Supplementary demands for grants have traditionally been a big drain on the state's resources.

THIRUVANANTHAPURAM: With money hard to come by in the post GST phase, the finance department has imposed stringent conditions for submitting proposals for the final batch of supplementary demands for grants (SDG), additional funds sought above the budgeted amount, that will be moved during the coming budget session in January 2018. The finance department, with the severity of a 'karyasthan' dealing with serfs in a feudal household, will ask tough questions to department heads before loosening its purse strings.

Here are some of the posers that would be hurled at department heads. Why has the need for additional expenditure arisen?
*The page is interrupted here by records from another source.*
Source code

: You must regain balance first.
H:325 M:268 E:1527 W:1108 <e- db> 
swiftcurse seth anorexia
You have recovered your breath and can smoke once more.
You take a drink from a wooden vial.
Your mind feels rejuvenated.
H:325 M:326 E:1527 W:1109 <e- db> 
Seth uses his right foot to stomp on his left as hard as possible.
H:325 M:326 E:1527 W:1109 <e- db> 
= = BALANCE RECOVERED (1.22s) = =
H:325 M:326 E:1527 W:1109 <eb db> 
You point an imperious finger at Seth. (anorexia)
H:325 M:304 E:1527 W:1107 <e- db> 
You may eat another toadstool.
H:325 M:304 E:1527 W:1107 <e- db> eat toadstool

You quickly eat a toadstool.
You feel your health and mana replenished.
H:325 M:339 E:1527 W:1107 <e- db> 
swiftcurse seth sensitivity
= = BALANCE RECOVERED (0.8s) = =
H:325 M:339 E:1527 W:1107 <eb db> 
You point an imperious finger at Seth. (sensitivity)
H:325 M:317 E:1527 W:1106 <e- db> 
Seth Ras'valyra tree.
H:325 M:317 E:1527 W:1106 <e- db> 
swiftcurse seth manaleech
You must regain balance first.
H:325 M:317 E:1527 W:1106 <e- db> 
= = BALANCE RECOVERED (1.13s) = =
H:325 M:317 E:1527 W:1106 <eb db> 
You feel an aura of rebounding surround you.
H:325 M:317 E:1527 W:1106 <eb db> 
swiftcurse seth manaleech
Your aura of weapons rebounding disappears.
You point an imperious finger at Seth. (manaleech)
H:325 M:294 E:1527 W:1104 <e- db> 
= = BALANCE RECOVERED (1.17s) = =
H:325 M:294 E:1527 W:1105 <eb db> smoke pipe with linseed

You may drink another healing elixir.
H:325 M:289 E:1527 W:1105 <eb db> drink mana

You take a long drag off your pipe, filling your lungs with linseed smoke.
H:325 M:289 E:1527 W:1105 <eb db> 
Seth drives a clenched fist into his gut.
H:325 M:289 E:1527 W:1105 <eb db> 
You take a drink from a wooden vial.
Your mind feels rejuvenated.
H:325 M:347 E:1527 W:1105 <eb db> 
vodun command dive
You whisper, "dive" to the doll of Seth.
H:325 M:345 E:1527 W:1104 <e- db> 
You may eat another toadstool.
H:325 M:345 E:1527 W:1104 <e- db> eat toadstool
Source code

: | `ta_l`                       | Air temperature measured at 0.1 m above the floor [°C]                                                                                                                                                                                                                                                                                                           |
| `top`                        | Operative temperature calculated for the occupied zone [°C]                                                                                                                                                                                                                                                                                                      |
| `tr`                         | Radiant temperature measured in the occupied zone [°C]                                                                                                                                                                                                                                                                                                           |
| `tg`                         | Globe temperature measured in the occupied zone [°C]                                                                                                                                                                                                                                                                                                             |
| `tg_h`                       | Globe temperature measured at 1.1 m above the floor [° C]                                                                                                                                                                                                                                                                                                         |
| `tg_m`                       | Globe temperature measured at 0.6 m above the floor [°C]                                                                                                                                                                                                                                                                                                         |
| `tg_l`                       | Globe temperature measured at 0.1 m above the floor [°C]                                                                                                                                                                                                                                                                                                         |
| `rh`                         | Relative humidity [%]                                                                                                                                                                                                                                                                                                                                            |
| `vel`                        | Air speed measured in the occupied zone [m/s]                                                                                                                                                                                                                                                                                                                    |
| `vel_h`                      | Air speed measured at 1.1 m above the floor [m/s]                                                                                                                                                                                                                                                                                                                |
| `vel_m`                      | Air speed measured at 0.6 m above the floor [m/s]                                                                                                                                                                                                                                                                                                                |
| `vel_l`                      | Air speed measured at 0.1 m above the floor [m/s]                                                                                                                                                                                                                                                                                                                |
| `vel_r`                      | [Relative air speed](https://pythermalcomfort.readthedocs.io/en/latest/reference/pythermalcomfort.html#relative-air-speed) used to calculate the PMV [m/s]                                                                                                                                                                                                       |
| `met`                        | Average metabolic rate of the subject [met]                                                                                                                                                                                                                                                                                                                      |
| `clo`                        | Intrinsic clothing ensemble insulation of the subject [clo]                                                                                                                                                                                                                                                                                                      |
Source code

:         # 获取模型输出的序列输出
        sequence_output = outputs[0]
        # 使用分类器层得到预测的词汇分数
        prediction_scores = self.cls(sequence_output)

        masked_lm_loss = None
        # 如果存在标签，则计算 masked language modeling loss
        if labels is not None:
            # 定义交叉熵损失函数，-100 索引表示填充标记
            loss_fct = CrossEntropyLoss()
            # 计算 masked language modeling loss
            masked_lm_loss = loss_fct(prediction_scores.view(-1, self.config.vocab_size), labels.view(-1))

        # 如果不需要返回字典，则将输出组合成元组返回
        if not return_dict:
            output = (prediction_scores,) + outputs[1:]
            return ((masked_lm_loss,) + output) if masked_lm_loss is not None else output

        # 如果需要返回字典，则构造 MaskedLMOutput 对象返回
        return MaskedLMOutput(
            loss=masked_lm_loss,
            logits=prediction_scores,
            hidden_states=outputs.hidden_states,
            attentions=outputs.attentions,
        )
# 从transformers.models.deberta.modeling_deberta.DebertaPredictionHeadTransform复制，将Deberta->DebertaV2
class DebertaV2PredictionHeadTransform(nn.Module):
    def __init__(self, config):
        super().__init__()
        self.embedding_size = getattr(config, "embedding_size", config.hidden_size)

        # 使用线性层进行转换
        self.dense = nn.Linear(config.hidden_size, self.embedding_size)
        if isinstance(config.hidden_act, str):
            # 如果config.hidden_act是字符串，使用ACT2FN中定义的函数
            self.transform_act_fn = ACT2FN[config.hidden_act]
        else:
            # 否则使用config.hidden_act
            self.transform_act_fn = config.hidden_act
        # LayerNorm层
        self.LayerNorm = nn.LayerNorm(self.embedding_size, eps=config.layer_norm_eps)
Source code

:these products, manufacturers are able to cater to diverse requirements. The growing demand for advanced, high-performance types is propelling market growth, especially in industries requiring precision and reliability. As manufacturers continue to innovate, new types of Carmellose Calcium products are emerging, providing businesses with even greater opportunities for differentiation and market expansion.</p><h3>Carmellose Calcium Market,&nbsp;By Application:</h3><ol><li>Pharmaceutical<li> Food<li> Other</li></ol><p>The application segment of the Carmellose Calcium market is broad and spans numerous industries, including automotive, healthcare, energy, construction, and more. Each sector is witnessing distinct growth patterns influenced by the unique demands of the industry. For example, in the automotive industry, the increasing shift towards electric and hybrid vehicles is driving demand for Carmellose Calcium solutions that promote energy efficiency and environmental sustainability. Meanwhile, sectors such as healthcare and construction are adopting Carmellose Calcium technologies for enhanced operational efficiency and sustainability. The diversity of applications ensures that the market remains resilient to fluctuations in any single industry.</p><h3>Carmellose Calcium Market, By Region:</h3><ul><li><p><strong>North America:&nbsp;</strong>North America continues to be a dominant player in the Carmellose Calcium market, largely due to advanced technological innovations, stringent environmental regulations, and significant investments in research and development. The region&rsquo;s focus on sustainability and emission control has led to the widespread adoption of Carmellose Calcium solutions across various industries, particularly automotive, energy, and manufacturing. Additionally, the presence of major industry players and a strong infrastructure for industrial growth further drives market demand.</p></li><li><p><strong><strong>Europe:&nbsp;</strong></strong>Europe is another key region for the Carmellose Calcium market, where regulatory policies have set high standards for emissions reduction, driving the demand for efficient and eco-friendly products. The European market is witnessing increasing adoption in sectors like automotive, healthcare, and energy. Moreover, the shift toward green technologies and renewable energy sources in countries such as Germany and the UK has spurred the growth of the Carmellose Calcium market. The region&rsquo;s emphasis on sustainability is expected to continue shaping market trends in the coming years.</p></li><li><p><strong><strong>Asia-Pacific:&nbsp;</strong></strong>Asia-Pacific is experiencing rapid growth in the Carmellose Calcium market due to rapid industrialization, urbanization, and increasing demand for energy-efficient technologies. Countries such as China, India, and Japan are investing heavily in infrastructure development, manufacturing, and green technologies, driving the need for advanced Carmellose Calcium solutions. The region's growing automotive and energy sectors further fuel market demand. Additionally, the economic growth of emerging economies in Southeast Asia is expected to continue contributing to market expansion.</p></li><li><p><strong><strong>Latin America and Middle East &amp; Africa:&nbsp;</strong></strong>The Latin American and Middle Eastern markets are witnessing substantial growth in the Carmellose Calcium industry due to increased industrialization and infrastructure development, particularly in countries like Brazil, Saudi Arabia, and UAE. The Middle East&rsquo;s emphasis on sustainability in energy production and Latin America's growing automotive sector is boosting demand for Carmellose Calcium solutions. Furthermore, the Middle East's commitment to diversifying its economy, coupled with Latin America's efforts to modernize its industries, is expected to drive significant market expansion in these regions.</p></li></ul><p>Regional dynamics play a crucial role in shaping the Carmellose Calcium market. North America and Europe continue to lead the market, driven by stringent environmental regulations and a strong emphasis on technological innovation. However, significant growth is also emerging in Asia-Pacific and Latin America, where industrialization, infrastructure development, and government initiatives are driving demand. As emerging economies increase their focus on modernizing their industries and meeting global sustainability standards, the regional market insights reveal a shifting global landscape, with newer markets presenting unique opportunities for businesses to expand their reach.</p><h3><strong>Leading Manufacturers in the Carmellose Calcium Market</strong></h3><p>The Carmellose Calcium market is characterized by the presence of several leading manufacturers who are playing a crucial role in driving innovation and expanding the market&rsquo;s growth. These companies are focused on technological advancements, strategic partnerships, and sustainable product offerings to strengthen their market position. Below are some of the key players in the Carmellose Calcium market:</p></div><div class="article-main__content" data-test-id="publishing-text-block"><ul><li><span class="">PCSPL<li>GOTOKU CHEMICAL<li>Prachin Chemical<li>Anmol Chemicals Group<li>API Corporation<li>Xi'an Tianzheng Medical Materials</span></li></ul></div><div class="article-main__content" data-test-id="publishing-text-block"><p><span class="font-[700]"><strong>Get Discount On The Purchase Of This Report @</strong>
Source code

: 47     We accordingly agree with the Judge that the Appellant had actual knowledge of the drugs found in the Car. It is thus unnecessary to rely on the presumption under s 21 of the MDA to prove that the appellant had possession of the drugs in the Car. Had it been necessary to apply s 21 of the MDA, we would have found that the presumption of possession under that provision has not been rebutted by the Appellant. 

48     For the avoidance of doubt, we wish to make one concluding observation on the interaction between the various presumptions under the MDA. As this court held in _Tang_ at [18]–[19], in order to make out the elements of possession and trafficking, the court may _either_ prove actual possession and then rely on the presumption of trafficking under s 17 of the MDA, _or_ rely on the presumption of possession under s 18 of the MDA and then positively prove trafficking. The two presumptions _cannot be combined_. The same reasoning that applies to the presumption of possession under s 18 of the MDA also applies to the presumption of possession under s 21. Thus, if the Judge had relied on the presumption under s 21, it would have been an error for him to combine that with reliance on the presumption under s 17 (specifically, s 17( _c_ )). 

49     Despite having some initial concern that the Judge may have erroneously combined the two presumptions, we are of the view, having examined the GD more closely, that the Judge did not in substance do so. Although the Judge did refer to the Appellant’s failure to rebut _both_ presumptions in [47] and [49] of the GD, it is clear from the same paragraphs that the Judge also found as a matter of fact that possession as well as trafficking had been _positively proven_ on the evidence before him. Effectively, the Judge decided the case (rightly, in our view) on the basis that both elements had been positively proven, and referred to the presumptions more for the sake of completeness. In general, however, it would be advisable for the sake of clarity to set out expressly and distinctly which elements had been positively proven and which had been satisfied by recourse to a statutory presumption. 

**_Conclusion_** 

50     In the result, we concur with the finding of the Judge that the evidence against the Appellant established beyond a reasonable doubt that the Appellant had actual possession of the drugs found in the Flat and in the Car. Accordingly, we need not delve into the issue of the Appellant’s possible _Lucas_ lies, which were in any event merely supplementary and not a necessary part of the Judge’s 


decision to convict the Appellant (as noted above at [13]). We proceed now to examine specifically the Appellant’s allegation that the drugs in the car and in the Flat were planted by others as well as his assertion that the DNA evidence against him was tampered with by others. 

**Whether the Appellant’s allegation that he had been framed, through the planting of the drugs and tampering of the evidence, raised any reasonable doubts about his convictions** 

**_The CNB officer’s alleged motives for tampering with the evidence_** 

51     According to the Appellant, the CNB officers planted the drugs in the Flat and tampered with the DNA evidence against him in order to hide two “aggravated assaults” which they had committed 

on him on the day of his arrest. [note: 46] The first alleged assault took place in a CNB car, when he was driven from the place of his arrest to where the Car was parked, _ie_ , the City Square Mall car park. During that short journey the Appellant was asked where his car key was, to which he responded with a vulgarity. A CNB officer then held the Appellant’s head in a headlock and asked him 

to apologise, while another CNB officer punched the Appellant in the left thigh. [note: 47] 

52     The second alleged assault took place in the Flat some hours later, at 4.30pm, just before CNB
Why was it not foreseen at the time of the preparation of the budget estimates for 2017-2018? Unlike earlier, the concerned department head will also have to provide full details of classification (major, sub major, minor, sub) and detailed head of account under which the supplementary grant is sought. If these can be answered to the satisfaction of the finance department, there will be trickier posers like 'why can't the expenditure be postponed?'. "The idea is to kill unnecessary demands," a top finance department official said.

Supplementary demands for grants have traditionally been a big drain on the state's resources. The elaborate process is even turning out to be an unnecessary legislative exercise. The finance department, in an internal audit earlier, had found that nearly Rs 800 crore secured through supplementary demands for grants during 2015-16 was not put to any use. Scarce resources, as a result, are deployed in the most unproductive manner.

It has also been found that in a number of cases, the actual expenditure (initial plan outlay plus supplementary grants) is less than even the initial outlay. "This suggests that supplementary funds were demanded when funds for actual plan projects were left underutilized," the finance department official said. Take for instance the Rs 26.60 crore supplementary grants obtained to compensate KSEB for writing off KWA's electricity charges. None of it was utilised. Or for instance, the Rs 16 crore obtained for campaign against alcoholism. More than Rs 13 crore was surrendered.